→ **Try it**:
Exactly the lines from the one containing "X127000000Y-60590000D03*" to the last line of the records, inclusive, are to be transcribed; include no others.

→ **Exercise data**:
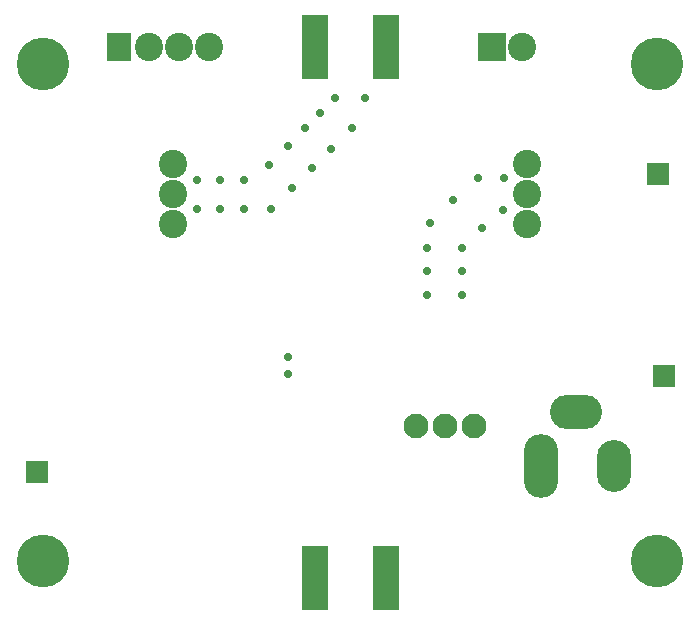
<source format=gbs>
G04 #@! TF.FileFunction,Soldermask,Bot*
%FSLAX46Y46*%
G04 Gerber Fmt 4.6, Leading zero omitted, Abs format (unit mm)*
G04 Created by KiCad (PCBNEW 0.201510291901+6286~30~ubuntu14.04.1-product) date Mon 02 Nov 2015 07:58:44 AM PST*
%MOMM*%
G01*
G04 APERTURE LIST*
%ADD10C,0.100000*%
%ADD11C,0.700000*%
%ADD12C,4.464000*%
%ADD13R,2.400000X2.400000*%
%ADD14C,2.400000*%
%ADD15R,2.127200X2.432000*%
%ADD16R,1.901140X1.901140*%
%ADD17O,2.900000X4.400000*%
%ADD18O,2.900000X5.400000*%
%ADD19O,4.400000X2.900000*%
%ADD20C,2.100000*%
%ADD21R,2.200000X5.480000*%
G04 APERTURE END LIST*
D10*
D11*
X143000000Y-73650000D03*
X140800000Y-73650000D03*
X138750000Y-75500000D03*
X136800000Y-77450000D03*
X136500000Y-79500000D03*
X136500000Y-81450000D03*
X136500000Y-83500000D03*
X139500000Y-83500000D03*
X139500000Y-81500000D03*
X139500000Y-79500000D03*
X141150000Y-77850000D03*
X142950000Y-76300000D03*
X127450000Y-68150000D03*
X128750000Y-66800000D03*
X126200000Y-69400000D03*
X124700000Y-70900000D03*
X123100000Y-72500000D03*
X131250000Y-66800000D03*
X130200000Y-69350000D03*
X128350000Y-71200000D03*
X126750000Y-72800000D03*
X125050000Y-74500000D03*
X121000000Y-73750000D03*
X119000000Y-73750000D03*
X117000000Y-73750000D03*
X123300000Y-76250000D03*
X121000000Y-76250000D03*
X119000000Y-76250000D03*
X117000000Y-76250000D03*
X124700000Y-90250000D03*
D12*
X104000000Y-64000000D03*
X104000000Y-106000000D03*
X156000000Y-106000000D03*
X156000000Y-64000000D03*
D13*
X142000000Y-62500000D03*
D14*
X144540000Y-62500000D03*
D15*
X110410000Y-62500000D03*
D14*
X112950000Y-62500000D03*
X115490000Y-62500000D03*
X118030000Y-62500000D03*
X145000000Y-75000000D03*
X115000000Y-75000000D03*
X145000000Y-77540000D03*
X145000000Y-72460000D03*
X115000000Y-77540000D03*
X115000000Y-72460000D03*
D16*
X156550000Y-90400000D03*
X103450000Y-98500000D03*
X156050000Y-73300000D03*
D17*
X152300000Y-98000000D03*
D18*
X146200000Y-98000000D03*
D19*
X149100000Y-93400000D03*
D20*
X138050000Y-94650000D03*
X140500000Y-94650000D03*
X135600000Y-94650000D03*
D11*
X124700000Y-88750000D03*
D21*
X133000000Y-62550000D03*
D11*
X133000000Y-64590000D03*
X133000000Y-60590000D03*
X132500000Y-61590000D03*
X133500000Y-61590000D03*
X133000000Y-62590000D03*
X132500000Y-63590000D03*
X133500000Y-63590000D03*
X127000000Y-64590000D03*
X127000000Y-60590000D03*
X126500000Y-61590000D03*
X127500000Y-61590000D03*
X127000000Y-62590000D03*
X126500000Y-63590000D03*
X127500000Y-63590000D03*
D21*
X127000000Y-62550000D03*
X133000000Y-107460000D03*
D11*
X133000000Y-109500000D03*
X133000000Y-105500000D03*
X132500000Y-106500000D03*
X133500000Y-106500000D03*
X133000000Y-107500000D03*
X132500000Y-108500000D03*
X133500000Y-108500000D03*
X127000000Y-109500000D03*
X127000000Y-105500000D03*
X126500000Y-106500000D03*
X127500000Y-106500000D03*
X127000000Y-107500000D03*
X126500000Y-108500000D03*
X127500000Y-108500000D03*
D21*
X127000000Y-107460000D03*
M02*

</source>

→ **Answer space**:
X127000000Y-60590000D03*
X126500000Y-61590000D03*
X127500000Y-61590000D03*
X127000000Y-62590000D03*
X126500000Y-63590000D03*
X127500000Y-63590000D03*
D21*
X127000000Y-62550000D03*
X133000000Y-107460000D03*
D11*
X133000000Y-109500000D03*
X133000000Y-105500000D03*
X132500000Y-106500000D03*
X133500000Y-106500000D03*
X133000000Y-107500000D03*
X132500000Y-108500000D03*
X133500000Y-108500000D03*
X127000000Y-109500000D03*
X127000000Y-105500000D03*
X126500000Y-106500000D03*
X127500000Y-106500000D03*
X127000000Y-107500000D03*
X126500000Y-108500000D03*
X127500000Y-108500000D03*
D21*
X127000000Y-107460000D03*
M02*

</source>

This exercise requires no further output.